A better example might be constructed by translating a passage out of Luther’s “Sendbrief vom Dolmetschen,” the arche of Berman’s romantic archeology and a major German voice for radical domestication:

Denn ich halte dafür, Sankt Lukas als ein Meister in hebräischer und griechischer Sprache habe das hebräisch Wort, so der Engel gebraucht, wollen mit dem griechischen “kecharitoméni” treffen und deutlich machen. Und denk mir, der Engel Gabriel habe mit Maria geredet, wie er mit Daniel redet, und nennet ihn “hamudóth” und “isch hamudóth,” vir desideriórum, das ist, “du lieber Daniel.” Denn das is Gabrielis Weise zu reden, wie wir im Daniel sehen. Wenn ich nun den Buchstaben nach, aus der Esel Kunst sollt des Engels Wort verdeutschen, müßte ich so sagen: Daniel, du Mann der Begierung, odern, Daniel, du Mann der Lüste. O, das wäre schön deutsch! Ein Deutscher höret wohl, daß “Mann,” “Lüste” oder Begierungen deutsche Wort sind, wiewohl es nicht eitel reine deutsche Wort sind, sonder “Lust” und “Begier” wären doch besser. Aber wenn sie so zusammengefasset werden: Der Mann der Begierungen, so weiß kein Deutscher, was gesagt ist, denkt, daß Daniel vielleicht voll böser Lust stecke. Das hieße denn fein gedolmetscht. Darum muß ich hier die Buchstaben fahren lassen und forschen, wie der deutsche Man das ausdrückt, was der Hebräische Man “Isch hamudóth” nennt: so finde ich, daß der deutsche Mann so spricht: Du lieber Daniel, du liebe Maria, oder: du holdselige Maid, du niedliche Jungfrau, du zartes Weib und dergleichen. (1963, 23–24)

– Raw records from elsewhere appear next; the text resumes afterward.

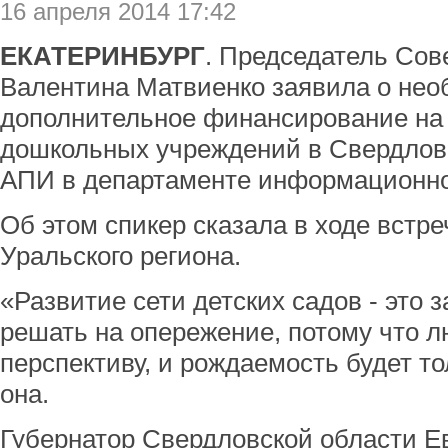
16 апреля 2014 17:42
ЕКАТЕРИНБУРГ
. Председатель Сов
Валентина Матвиенко заявила о нео
дополнительное финансирование на 
дошкольных учреждений в Свердлов
АПИ в департаменте информационной
Об этом спикер сказала в ходе встре
Уральского региона.
«Развитие сети детских садов - это 
решать на опережение, потому что л
перспективу, и рождаемость будет то
она.
Губернатор Свердловской области Е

I’m sure St. Luke brought all his mastery of Hebrew and Greek to bear on finding the best possible Greek word, kecharitomeni, for the angel’s Hebrew word. And the angel Gabriel probably spoke to Mary as he did to Daniel, whom he called hamudoth and isch hamudoth, vir desideriorum, which is to say, “dear Daniel.” That’s the way the angel Gabriel talks, as we see in the Book of Daniel. Now if I wanted to translate this like the jackasses insist, literally, I’d have to say “Daniel, you man of desires.” Doesn’t that sound great! Of course, “man of desires” is perfectly recognizable English. The only problem is that it means something rather different from what the angel Gabriel meant, like “O Daniel, who lustest after women” or “Hey, horny Daniel.” Pretty wonderful translation, huh? If I let the letters go on their merry way and try to determine what the Hebrew speaker meant by isch hamudoth, I find that the true meaning is something like “Dan my man,” “sweet Mary,” “June honey,” “you great big gorgeous hunk of a man,” and the like. (1997, 87–88)

Here it is almost impossible to imagine Luther having written “Hey, horny Daniel” or “Dan my man” or “you great big gorgeous hunk of a man”— let alone having referred to a phrase as being “perfectly recognizable English”—and that cognitive dissonance has precisely the alienating and unsettling effect Berman and others mistakenly claim foreignizing translations have. Personally, I’d rather have opaque literalism than either timid domestication or timid foreignization, and in their insistence on a little foreignism the neoliteralists are finally very timid, unwilling to go for broke, too cautious to hurl their translations in the faces of editors (who might decide not to publish) or readers (who may decide not to buy the book). Radical literalism, not just word for word but morpheme for morpheme, affix for affix, creates an almost unreadable text that a highly trained bilingual reader reads like Finnegans Wake—unquestionably a specialized taste, but one that, because it is unreadable to the uninitiated, is ineffective in the authoritarian project of stupefaction to which the neoliteralists unwittingly, or at least without admitting it, lend their support. Disturbing domestication of all sorts, from archaized and modernized to overtly propagandistic renditions, can be read, enjoyed, and raged at by everybody; as such it still remains the most effective way to unsettle the complacent reader.